Ces traces sont de petites cavités de couleur blanche dans le calcaire faites par les impacts des tirs en provenance des rizières situées en contrebas de la grille. On se souvient que lors de l'action menée contre la grotte principale, les parachutistes du 6° BPC avaient effectué des tirs fratricides car ils ignoraient que la grotte comportait deux entrées... Peut être s'agit-il là des traces de cette double tentative de conquête effectuée sur les deux accès... Une chose est certaine, pour l'avoir vérifié à la main, il ne s'agit pas d'une désagrégation du calcaire mais bel et bien de la gerbe d'impacts provoquée par une arme automatique... Ces marques sont toutes situées dans l'axe de la rizière et n'apparaissent pas ailleurs ni sur les angles morts...



En même temps que nous sommes allés revisiter la grotte du temple, nous avons essayé d'accéder à la grotte n° 10 qui figure plus haut sur la photo ECPA. Malheureusement ces cavités sont aujourd'hui pratiquement inaccessibles car elles se situent aujourd'hui derrière une ceinture de maisons bâties le long du chemin et sont devenues des alvéoles de rangement pour les habitants. En l'absence de ces derniers, pour les atteindre il a fallu escalader des murs légers construits en matériaux très fiables (!), passer sur des toitures de fortune... pour à l'arrivée ne rien trouver d'intéressant... et laisser un peu de peau au passage...

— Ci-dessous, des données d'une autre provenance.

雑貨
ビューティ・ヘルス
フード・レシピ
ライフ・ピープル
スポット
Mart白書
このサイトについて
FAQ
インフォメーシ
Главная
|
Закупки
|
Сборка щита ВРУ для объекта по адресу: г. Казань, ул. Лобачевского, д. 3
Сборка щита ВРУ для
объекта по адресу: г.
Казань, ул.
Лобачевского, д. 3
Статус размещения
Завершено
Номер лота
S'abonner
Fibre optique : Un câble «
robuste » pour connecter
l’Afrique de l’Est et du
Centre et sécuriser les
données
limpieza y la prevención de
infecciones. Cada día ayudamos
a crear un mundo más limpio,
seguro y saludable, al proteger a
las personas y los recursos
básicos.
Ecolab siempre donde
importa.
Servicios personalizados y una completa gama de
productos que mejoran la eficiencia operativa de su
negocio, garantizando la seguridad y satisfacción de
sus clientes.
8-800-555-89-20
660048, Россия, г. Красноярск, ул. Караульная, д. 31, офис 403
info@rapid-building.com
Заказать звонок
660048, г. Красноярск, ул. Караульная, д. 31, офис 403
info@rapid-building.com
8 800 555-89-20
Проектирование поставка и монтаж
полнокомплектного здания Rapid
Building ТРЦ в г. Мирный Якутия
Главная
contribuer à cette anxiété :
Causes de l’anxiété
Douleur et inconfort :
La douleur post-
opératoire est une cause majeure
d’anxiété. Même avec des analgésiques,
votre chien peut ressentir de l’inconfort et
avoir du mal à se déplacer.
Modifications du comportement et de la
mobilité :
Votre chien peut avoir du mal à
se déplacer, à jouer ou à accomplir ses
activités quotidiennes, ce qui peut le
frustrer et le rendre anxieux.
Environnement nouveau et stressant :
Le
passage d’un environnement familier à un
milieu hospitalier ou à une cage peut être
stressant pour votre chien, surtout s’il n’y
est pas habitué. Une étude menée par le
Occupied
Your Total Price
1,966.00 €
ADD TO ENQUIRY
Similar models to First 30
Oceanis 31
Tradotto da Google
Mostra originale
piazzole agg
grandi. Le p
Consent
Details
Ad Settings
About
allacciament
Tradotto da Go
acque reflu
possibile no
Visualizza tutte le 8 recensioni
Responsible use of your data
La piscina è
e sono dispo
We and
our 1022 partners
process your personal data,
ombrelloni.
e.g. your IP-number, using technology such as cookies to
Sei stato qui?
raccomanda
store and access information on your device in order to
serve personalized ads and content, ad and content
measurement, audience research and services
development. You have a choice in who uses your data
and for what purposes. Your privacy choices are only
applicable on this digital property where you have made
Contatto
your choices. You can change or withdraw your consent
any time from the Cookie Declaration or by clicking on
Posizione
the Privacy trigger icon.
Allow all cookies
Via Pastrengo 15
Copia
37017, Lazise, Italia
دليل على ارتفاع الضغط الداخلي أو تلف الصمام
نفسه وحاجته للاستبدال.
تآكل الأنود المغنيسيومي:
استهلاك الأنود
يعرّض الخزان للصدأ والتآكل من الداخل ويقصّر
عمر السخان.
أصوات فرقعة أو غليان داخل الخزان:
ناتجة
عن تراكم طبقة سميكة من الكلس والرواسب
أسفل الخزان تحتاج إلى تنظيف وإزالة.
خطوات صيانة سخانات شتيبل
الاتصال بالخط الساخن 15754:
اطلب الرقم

L'ensemble du massif de Ky Lua étant truffé d'excavations calcaires, il est probable que bien d'autres grottes utilisées par le Vietminh pour stocker le matériel sont dissimulées derrière les constructions récentes... Dans l'état actuel des choses et avec le peu de documentation dont nous disposions il ne nous a toutefois pas été possible d'en savoir plus.

Ce qui serait intéressant ce serait de pouvoir disposer des autres photos aériennes ainsi que du schéma général de l'opération aéroportée (zones de saut, axes d'attaques, position des objectifs...) pour enrichir ce billet... Les apports de chacun sont donc les bienvenus !!!